## [Raw records]
>> begin
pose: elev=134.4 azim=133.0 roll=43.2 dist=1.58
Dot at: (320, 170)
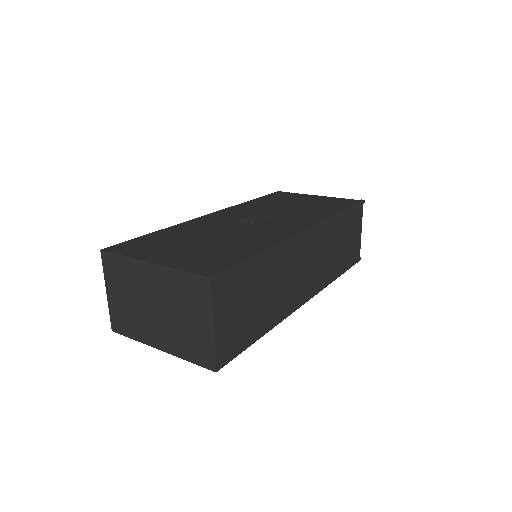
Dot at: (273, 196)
>> end
>> begin
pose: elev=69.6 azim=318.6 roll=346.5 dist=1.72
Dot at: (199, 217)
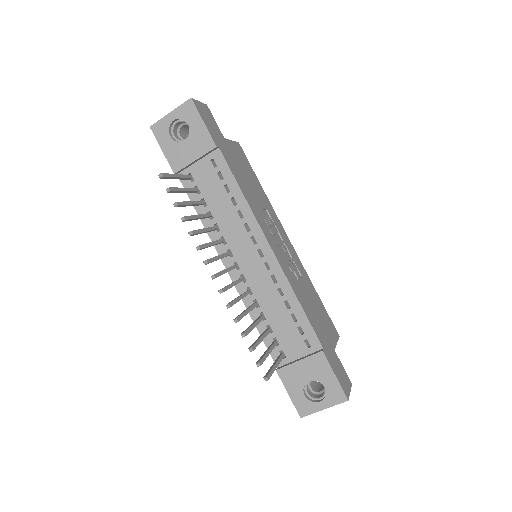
>> end
## [Exercise requirements]
Copy out everything from the line containing "pose: elev=134.4 azim=133.0" down to the line containing "Dot at: (273, 196)", keeping each line the same as in the records and leaving out the pictures.

## [Exercise output]
pose: elev=134.4 azim=133.0 roll=43.2 dist=1.58
Dot at: (320, 170)
Dot at: (273, 196)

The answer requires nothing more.